6. Not Reducing Friction
To me this is the biggest issue of all but it’s a complicated subject because there are so many different ways friction comes into play and it’s can be quite different across B2B/C/D.
Think of friction as a compounding cost. If you don’t clean the hull of your sailboat every barnacle compounds to cut your speed. The same is true of the customer’s journey all the way from awareness to acquisition and expansion. Little frictions and annoyances compound to create a huge drag on conversion rates and growth.
- Reduce bounce rates: There are only so many potential customers in B2B/D. A bounce — someone that gives up on trying to learn about or use your product — is often lost forever, unnecessarily diminishing the potential size of your customer base. Finding ways to reduce bounce rates gives you second and third chances at engagement and nurturing.
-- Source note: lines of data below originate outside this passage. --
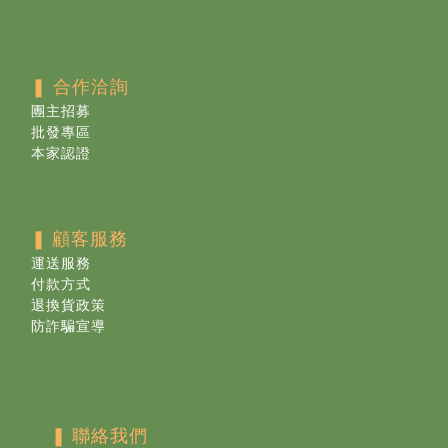
❚ 合作洽詢
團主招募
批發專區
本家認證
❚
顧客服務
運送服務
付款方式
退換貨政策
防詐騙宣導
❚
聯絡我們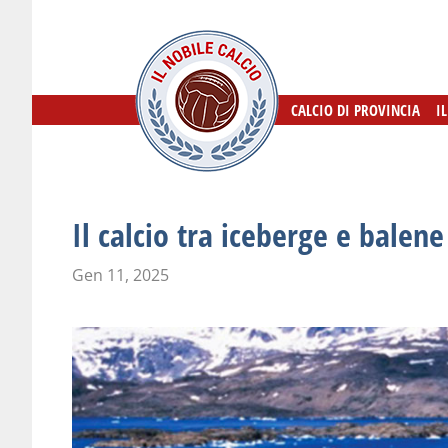
CALCIO DI PROVINCIA
CALCIO DI PROVINCIA
I
I
Il calcio tra iceberge e balene
Gen 11, 2025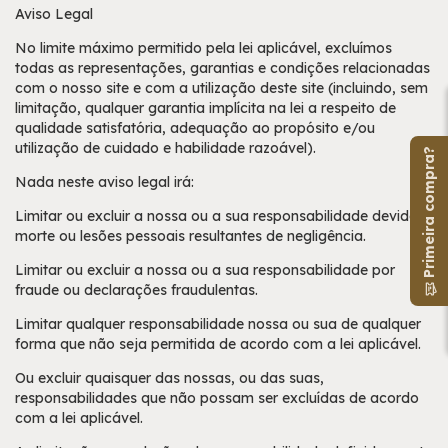
Aviso Legal
No limite máximo permitido pela lei aplicável, excluímos
todas as representações, garantias e condições relacionadas
com o nosso site e com a utilização deste site (incluindo, sem
limitação, qualquer garantia implícita na lei a respeito de
qualidade satisfatória, adequação ao propósito e/ou
utilização de cuidado e habilidade razoável).
Primeira compra?
Nada neste aviso legal irá:
Limitar ou excluir a nossa ou a sua responsabilidade devido a
morte ou lesões pessoais resultantes de negligência.
Limitar ou excluir a nossa ou a sua responsabilidade por
fraude ou declarações fraudulentas.
Limitar qualquer responsabilidade nossa ou sua de qualquer
forma que não seja permitida de acordo com a lei aplicável.
Ou excluir quaisquer das nossas, ou das suas,
responsabilidades que não possam ser excluídas de acordo
com a lei aplicável.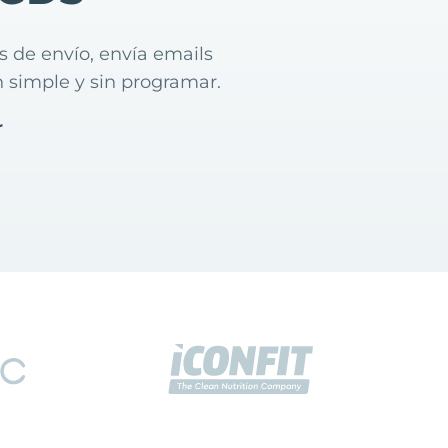
 de envío, envía emails
 simple y sin programar.
r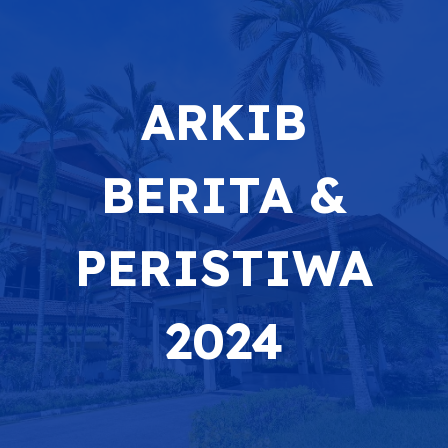
ARKIB
BERITA &
PERISTIWA
2024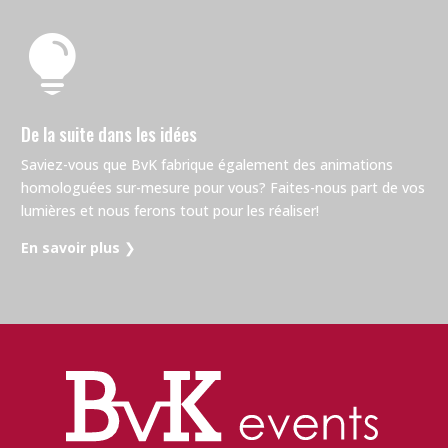

De la suite dans les idées
Saviez-vous que BvK fabrique également des animations
homologuées sur-mesure pour vous? Faites-nous part de vos
lumières et nous ferons tout pour les réaliser!
En savoir plus
❯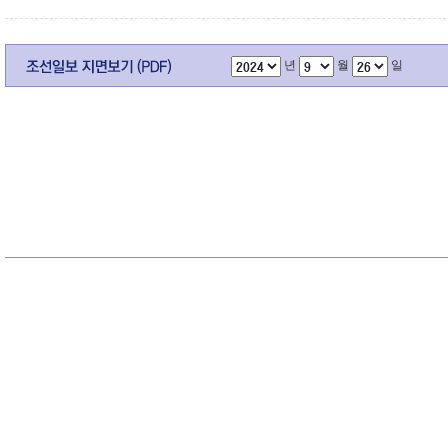
년
월
일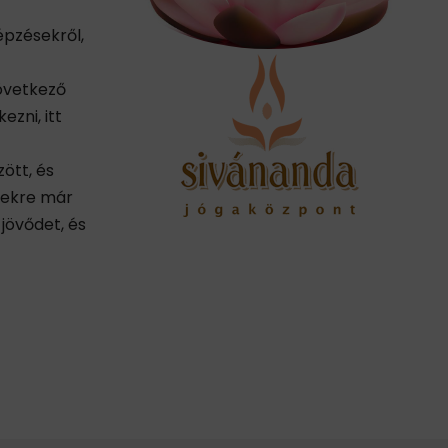
épzésekről,
következő
ezni, itt
ött, és
yekre már
jövődet, és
- Don’t gate non-motivated prospects. Companies seem to think that asking for contact information (e.g. to download a white paper) is a universal answer to more leads, but 90% of the time you have not sufficiently segmented your audience or personalized the experience to effectively gate and if you look at the data you’ll find your bounce rate is terrible. If you cannot reliably segment your audience, you are probably better off not gating at all.
- Invest in design and UX. I cut my teeth on usability issues so this one always stands out to me. This runs the gamut from page loading speed to basic usability like form interaction to how much a prospect has to scroll to find answers to is your site & page structure logical and easy to follow. It’s very worth using heat-mapping or similar tools to understand how well your website is working for people and where the problems are. A good interaction designer is usually a solid investment.
- Invest in content: Don’t ever give your prospects cause to question your authority or integrity. Investing in content that has good style and aligns with your positioning and messaging. I’ve harped on this before because it’s true: a product marketing perspective to tie all the bits and pieces of your narrative together, will save you tons of money in the end.